You will love Whiteford. Just a 20 minute drive from Parc-Le-Breos, followed by a lovely walk, it is one of the quietest spots on the peninsula and a haven for wildlife. The whole area is a nature reserve with such contrasting environments that the sheer variety of flora and fauna is staggering - the early morning bird watching here is amazing. Whiteford also offers two miles of beautiful sandy beach which is rarely frequented by visitors, so you really can get away from it all down here.

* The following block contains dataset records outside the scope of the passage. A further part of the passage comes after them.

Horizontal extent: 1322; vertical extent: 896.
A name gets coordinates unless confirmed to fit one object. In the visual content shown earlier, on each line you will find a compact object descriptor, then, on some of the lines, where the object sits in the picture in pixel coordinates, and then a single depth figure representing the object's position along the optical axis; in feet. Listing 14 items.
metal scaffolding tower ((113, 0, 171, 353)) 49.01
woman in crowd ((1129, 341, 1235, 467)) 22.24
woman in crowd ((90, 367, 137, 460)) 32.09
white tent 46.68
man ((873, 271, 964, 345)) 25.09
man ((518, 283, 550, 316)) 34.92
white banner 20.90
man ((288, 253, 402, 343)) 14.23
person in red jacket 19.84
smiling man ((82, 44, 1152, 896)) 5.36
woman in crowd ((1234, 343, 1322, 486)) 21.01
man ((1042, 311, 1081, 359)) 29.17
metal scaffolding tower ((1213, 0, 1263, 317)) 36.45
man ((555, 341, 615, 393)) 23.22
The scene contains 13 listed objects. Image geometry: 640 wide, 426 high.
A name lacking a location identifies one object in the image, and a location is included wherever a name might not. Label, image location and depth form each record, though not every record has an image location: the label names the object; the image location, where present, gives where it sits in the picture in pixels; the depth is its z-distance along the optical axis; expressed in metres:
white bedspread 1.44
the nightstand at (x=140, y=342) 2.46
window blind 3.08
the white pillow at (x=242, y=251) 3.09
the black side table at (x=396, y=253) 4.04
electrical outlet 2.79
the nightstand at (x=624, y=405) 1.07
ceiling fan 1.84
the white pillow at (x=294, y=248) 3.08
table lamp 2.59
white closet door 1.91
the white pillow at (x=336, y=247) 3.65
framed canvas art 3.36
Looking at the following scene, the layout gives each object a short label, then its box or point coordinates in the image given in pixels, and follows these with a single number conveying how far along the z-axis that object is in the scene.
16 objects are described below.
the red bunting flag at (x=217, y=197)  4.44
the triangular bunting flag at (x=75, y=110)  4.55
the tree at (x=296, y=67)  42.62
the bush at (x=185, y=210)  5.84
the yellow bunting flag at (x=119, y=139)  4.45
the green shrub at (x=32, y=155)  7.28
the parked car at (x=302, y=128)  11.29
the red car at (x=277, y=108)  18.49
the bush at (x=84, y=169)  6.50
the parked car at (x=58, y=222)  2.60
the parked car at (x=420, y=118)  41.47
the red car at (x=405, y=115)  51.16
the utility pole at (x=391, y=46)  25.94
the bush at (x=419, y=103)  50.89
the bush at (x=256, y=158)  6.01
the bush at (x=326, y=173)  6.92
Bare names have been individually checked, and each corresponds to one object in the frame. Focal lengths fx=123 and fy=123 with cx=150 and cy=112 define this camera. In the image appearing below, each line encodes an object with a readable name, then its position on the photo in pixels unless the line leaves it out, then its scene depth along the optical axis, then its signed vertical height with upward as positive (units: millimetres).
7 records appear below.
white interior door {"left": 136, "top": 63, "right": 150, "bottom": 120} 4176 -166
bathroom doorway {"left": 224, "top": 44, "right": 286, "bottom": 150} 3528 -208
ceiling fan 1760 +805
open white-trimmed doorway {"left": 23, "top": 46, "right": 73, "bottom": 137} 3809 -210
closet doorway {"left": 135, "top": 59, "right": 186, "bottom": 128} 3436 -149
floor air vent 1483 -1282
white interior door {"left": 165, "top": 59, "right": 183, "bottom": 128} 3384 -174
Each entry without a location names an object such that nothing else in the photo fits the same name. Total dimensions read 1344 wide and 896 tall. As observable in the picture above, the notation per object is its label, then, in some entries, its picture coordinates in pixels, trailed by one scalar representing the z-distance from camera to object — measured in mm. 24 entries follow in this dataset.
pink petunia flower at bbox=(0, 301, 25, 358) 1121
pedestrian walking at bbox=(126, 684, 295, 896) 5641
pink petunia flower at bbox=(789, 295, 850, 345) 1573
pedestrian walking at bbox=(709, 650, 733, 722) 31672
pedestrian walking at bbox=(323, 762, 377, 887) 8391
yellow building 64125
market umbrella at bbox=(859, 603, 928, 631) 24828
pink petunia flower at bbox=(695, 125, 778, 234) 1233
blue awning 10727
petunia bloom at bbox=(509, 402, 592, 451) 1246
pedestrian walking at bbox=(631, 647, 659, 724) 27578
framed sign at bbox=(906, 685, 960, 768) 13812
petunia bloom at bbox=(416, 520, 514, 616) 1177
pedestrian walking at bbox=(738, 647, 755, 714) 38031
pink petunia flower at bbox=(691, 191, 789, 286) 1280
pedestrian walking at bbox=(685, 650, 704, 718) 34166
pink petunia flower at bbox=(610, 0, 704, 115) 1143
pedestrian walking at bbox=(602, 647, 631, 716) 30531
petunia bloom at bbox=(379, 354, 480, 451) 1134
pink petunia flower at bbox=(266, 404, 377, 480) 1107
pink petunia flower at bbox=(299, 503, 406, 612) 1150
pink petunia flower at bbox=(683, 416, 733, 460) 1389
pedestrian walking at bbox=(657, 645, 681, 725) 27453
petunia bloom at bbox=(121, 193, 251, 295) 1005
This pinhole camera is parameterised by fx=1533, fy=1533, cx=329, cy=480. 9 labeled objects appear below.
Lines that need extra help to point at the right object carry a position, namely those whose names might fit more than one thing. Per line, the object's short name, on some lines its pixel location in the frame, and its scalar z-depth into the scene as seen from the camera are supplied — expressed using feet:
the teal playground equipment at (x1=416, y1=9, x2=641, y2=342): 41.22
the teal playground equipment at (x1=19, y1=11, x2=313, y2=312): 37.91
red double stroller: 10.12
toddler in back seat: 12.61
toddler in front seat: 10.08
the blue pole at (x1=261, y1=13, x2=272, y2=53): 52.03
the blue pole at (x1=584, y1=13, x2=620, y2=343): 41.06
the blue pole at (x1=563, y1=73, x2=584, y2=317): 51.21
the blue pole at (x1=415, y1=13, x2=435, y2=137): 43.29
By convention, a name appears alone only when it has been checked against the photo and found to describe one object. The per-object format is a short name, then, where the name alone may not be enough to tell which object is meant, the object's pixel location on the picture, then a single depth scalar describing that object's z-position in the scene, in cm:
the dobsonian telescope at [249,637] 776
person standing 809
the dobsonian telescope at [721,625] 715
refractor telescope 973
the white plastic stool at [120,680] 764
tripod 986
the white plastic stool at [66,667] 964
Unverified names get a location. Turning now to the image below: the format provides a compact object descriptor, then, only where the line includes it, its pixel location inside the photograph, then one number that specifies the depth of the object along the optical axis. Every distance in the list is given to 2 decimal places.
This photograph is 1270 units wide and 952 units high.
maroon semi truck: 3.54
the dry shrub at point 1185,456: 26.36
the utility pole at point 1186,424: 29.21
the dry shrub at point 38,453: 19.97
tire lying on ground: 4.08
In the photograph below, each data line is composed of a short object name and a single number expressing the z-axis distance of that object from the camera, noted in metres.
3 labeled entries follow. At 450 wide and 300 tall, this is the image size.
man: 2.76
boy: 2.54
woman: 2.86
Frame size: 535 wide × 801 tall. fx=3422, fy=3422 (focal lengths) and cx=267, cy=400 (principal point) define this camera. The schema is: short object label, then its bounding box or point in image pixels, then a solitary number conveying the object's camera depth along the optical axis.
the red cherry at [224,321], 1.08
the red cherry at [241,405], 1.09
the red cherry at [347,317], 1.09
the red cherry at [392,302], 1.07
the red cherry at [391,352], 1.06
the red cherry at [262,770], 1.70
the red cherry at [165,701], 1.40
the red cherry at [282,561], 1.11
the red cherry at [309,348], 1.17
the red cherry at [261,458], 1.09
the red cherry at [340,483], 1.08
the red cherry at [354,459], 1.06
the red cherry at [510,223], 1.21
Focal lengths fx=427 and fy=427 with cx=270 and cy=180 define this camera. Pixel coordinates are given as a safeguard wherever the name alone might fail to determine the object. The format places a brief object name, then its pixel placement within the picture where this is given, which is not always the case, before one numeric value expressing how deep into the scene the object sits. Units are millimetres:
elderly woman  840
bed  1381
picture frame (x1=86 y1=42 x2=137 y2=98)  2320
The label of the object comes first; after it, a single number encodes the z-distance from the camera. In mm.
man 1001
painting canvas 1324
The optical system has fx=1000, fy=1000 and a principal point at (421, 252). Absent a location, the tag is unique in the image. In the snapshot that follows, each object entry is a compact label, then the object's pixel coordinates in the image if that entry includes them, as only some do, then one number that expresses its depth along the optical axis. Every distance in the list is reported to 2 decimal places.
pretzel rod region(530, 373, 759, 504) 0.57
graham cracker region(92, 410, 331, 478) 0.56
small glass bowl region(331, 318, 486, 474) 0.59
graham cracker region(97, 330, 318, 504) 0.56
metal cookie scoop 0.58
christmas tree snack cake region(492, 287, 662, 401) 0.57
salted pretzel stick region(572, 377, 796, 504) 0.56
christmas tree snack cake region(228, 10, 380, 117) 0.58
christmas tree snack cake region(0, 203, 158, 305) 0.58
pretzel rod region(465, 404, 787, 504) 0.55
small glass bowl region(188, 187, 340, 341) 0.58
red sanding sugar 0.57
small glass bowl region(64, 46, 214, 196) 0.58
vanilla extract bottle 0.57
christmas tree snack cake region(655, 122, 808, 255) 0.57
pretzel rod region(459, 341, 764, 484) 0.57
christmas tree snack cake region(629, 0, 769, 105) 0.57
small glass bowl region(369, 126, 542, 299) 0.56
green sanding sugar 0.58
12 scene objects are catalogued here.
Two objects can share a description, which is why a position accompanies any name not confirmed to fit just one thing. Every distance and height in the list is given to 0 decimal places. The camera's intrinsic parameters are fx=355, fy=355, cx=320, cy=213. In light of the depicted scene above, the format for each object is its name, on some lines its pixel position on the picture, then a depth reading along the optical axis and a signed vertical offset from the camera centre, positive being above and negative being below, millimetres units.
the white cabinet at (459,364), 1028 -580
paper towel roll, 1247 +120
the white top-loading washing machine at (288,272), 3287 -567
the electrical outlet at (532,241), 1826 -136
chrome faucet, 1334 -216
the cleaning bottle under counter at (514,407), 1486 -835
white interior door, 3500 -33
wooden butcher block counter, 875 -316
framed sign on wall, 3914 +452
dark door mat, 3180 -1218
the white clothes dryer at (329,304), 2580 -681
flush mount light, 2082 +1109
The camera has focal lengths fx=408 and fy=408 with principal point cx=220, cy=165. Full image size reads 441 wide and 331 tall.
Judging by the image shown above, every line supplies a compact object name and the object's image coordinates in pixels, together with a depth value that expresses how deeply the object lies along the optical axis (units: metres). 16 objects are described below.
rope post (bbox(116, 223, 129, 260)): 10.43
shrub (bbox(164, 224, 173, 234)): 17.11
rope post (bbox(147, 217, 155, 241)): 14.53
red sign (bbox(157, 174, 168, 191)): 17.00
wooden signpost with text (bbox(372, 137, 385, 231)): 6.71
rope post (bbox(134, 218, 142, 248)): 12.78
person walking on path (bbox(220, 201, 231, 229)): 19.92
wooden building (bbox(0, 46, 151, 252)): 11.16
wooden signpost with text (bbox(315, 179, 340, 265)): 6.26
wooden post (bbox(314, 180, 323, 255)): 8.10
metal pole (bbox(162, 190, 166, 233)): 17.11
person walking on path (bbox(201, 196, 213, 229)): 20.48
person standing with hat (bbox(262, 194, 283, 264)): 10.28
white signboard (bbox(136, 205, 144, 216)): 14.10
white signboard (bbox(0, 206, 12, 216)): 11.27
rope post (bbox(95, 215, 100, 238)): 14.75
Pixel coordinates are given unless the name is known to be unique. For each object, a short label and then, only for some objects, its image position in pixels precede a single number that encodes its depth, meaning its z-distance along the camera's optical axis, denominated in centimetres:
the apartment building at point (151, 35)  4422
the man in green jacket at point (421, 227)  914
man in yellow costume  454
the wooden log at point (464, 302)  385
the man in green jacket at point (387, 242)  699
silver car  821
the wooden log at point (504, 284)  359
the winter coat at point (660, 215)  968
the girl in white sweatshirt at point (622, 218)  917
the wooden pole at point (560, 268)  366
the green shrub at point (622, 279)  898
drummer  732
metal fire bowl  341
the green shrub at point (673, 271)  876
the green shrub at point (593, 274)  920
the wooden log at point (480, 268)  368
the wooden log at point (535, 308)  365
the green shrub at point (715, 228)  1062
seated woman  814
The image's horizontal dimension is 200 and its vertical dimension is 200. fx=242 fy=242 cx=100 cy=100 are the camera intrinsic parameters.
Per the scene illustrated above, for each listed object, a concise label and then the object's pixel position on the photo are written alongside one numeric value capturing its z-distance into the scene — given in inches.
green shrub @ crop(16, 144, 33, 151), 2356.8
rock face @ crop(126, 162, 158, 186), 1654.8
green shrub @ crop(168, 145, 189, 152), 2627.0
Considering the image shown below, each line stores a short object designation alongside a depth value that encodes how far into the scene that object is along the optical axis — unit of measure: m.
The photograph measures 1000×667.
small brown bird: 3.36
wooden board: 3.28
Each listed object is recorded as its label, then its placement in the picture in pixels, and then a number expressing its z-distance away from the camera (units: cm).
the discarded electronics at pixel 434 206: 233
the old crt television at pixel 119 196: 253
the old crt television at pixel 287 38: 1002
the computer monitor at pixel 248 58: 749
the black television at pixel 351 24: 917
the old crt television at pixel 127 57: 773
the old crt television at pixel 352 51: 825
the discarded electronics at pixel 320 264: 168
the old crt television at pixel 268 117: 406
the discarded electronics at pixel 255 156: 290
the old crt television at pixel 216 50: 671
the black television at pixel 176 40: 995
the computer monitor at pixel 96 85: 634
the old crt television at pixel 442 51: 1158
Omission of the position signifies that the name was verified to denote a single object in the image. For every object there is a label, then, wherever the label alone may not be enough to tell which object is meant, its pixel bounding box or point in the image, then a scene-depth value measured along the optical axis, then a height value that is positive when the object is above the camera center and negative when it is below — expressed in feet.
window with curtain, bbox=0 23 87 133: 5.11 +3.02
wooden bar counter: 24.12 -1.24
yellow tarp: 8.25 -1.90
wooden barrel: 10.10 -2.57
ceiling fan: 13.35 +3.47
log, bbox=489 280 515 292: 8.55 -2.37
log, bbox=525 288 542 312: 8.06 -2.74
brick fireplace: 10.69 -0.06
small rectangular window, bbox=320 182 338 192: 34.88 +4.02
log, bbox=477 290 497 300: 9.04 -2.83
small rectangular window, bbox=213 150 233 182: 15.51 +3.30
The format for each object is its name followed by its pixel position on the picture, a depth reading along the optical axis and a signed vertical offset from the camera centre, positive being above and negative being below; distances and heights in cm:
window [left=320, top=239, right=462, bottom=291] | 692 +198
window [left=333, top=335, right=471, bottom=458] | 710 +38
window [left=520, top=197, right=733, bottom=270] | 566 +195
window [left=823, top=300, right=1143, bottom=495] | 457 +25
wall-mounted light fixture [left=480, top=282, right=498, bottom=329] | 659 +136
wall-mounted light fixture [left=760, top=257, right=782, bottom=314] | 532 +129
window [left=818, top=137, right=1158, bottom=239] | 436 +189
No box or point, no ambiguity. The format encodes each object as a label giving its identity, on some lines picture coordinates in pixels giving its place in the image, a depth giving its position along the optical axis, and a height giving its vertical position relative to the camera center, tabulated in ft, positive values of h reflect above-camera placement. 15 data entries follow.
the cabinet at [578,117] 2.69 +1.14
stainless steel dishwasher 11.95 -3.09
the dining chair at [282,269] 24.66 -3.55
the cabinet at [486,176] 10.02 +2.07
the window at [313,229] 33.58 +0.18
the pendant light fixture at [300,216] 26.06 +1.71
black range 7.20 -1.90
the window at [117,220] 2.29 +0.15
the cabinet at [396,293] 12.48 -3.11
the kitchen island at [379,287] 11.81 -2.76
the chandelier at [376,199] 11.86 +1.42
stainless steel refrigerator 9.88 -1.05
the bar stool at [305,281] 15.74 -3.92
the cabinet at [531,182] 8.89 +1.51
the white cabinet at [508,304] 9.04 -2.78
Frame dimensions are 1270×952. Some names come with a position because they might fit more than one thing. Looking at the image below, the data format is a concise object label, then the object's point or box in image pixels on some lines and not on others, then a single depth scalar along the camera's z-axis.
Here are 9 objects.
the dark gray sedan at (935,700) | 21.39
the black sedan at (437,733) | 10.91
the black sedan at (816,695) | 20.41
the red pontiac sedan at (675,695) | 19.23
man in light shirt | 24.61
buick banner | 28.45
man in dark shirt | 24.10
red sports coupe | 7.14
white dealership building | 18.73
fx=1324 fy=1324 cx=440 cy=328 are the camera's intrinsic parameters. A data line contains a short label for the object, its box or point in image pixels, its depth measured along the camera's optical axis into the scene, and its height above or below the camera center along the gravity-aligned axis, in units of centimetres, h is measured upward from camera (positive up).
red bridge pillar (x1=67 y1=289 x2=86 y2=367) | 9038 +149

Whiteford Burrows is a sand spit which stretches out into the Loughor estuary. At its core is glacial till which may be the remains of a terminal moraine which once stretched across the estuary during the last ice age. The name Whiteford is considered to derive from the Danish ‘Hvit-Fford’. Perhaps its most famous feature is its lighthouse, which is thought to be the only remaining major wave washed cast-iron lighthouse in the British Isles. It was built back in 1865 by the Llanelli Harbour and Burry Navigation Commissioners to mark the south side of the channel to the port of Llanelli, replacing an earlier wooden structure of 1854. The Whiteford lighthouse remained in use until 1933. Interestingly, Swansea harbour was the site of the very first cast iron lighthouse built in 1803 with the castings produced at the Neath Abbey works
When you get down to the dunes you will find signs warning of the presence of unexploded shells (this isn’t the reason Whiteford is so quiet!). The Burry estuary was used by the army as a firing range during World War II, it is very rare today for shells to be found, but it still does happen occasionally after big storms move the sands.
A safe beach for bathing, but there can be a strong along-shore rip at certain states of tide.
Whiteford isn’t a great spot for fishing.
Not a good surf beach - waves usually close out when it does catch the swell.